A: First of all, it’s great that you’re open to exploring new things with your partner! Anal sex can be a pleasurable experience for both partners, but it’s important to take it slow and communicate throughout the process. 

Here are some tips for first-time anal sex: 

  1. Communication: Talk to your partner about your concerns, desires, and boundaries. Make sure you both feel comfortable and have a clear understanding of what you want to try. 
  2. Preparation: Take your time to prepare your body by cleaning the area with a gentle soap and warm water. You may also want to consider using an enema or douche to clean out the rectum beforehand. 
  3. Lube: Use a lot of water-based or silicone-based lube to prevent discomfort and make penetration easier. You’ll want to apply it both to your anus and your partner’s penis. 
  4. Start slow: Begin with gentle touching and massaging of the area around the anus before moving to penetration. Use your fingers or a small toy to slowly work your way up to your partner’s penis. 
  5. Relaxation: It’s important to stay relaxed and take deep breaths to ease any tension or discomfort. Don’t rush the process, take it at a pace that feels comfortable for both of you. 

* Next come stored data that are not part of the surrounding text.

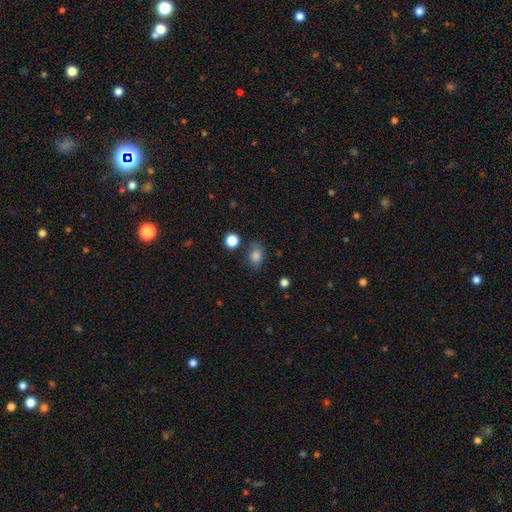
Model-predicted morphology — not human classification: Smooth or featured?
  - smooth: 83% *
  - star or artifact: 11%
  - featured or disk: 5%
How rounded?
  - in between: 62% *
  - round: 37%
  - cigar-shaped: 1%
Merging?
  - none: 71% *
  - minor disturbance: 18%
  - major disturbance: 6%
  - merger: 5%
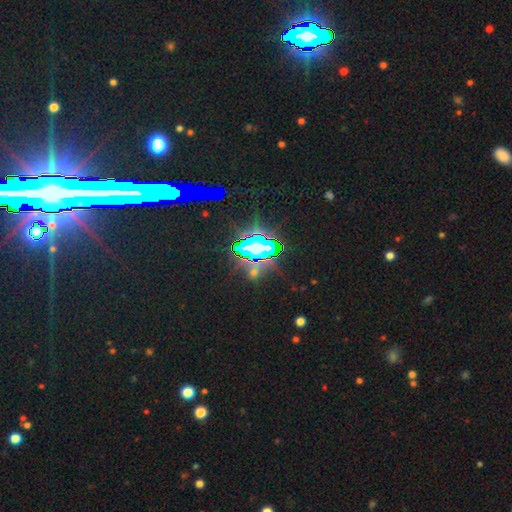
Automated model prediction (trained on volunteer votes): Overall: star or artifact (77%).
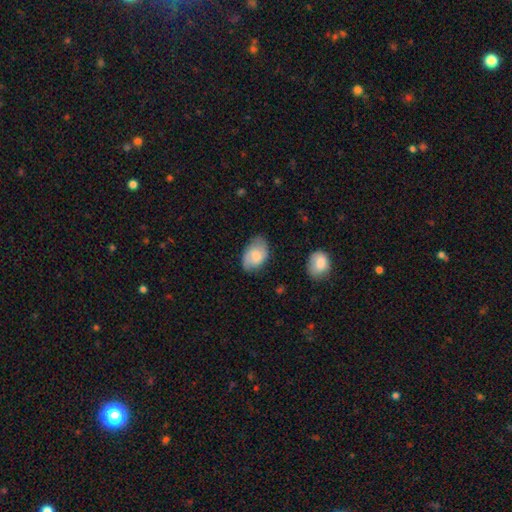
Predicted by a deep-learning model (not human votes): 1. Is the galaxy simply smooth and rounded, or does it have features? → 66% smooth, 27% featured or disk, 7% star or artifact.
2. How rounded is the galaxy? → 88% in between, 11% round, 1% cigar-shaped.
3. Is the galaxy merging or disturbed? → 66% none, 27% minor disturbance, 6% major disturbance, 2% merger.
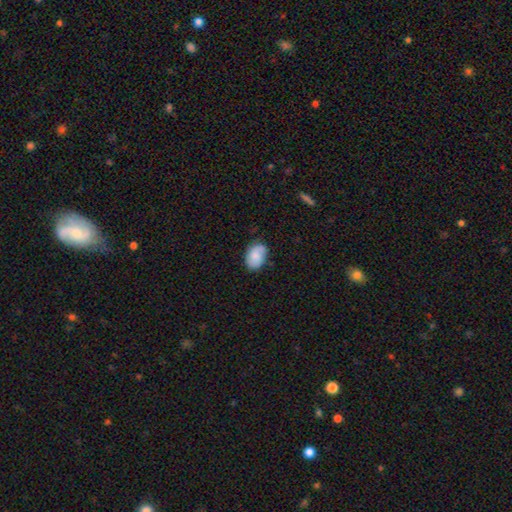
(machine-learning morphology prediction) The model was most divided on "smooth or featured": smooth: 67%, featured or disk: 26%, star or artifact: 7%. More confident: how rounded — in between (82%); merging — none (71%).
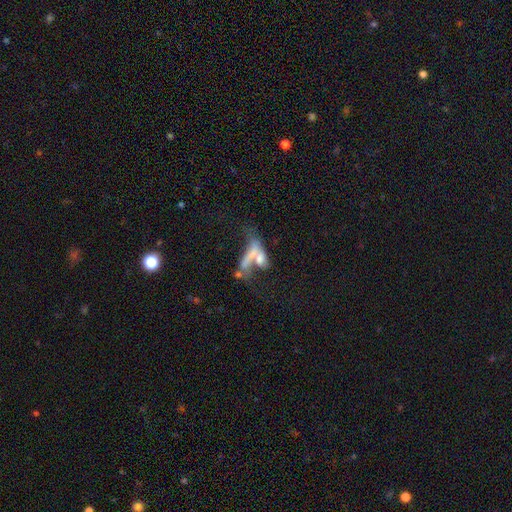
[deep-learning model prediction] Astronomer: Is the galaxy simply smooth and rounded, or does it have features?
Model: smooth — 52% (runner-up: featured or disk, 37%).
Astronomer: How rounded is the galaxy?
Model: in between — 54% (runner-up: cigar-shaped, 38%).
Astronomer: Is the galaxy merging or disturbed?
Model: merger — 59%.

As for long-term considerations, it’s important to be aware of potential risks such as STIs and tearing. Use condoms and consider getting tested regularly. It’s also important to communicate with your partner about any discomfort or pain, and to listen to your body and stop if something doesn’t feel right. Remember, communication, patience, and lots of lube are key to making anal sex a pleasurable and safe experience.